Another option that helps to protect against audits is to band together in shared-services scenarios sometimes referred to as independent practice associations. The arrangements may require approval by state officials, but the advantage of physicians working together is “bargaining clout,” Einiger said. Many physicians quietly grumble that insurance carriers prefer to target smaller practices because they are less able to fight back than the larger institutions. That argument can be mitigated when practices remain individual for medical purposes but share risks and services such as supplies or electronic medical records (EMRs), he added. Dr. Wanamaker also urged physicians not to be cowed by a carrier just because an audit has been initiated. At that point, carefully review the audit parameters to ensure that the practice is being treated fairly. “Before you let them in the door, as best you’re able, agree up front what (they’re) looking at, even if that’s a phone call to your local medical director,” he said. “Box in the scope of their investigation.”

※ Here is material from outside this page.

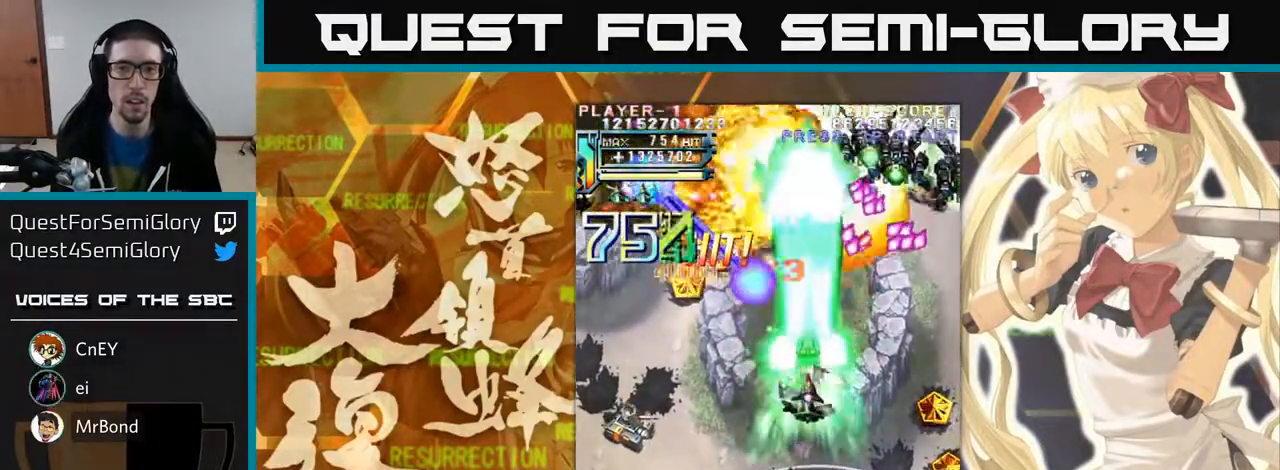
{"dt_ms": 500, "buttons": [], "left_stick": "down", "events": []}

Explore this issue:July 2010
The last time Dr. Wanamaker’s practice was audited, the question was whether bilateral procedures had been correctly billed and paid. “We asked for the list of patients they had questions on,” he recalled. “And we looked at it first, and we found that a third of the charts they wanted to look at fell outside their allowable scope of inquiry. The first thing we did is we went back to them and said, ‘This chart, this chart and that chart, you’re not allowed to look at this.’”
Of course, the best defense for any audit is to be doing the right thing. And whether that’s accomplished via the hiring of an accredited coding expert to ensure a practice’s compliance or keeping an attorney on retainer to help implement procedures for that compliance—if an audit can’t find a mistake, then the issue is moot.
“First, of all, you have to do the job properly,” Dr. Wanamaker said. “You may not like the rules, but the rules are what the rules are. You have to follow them.”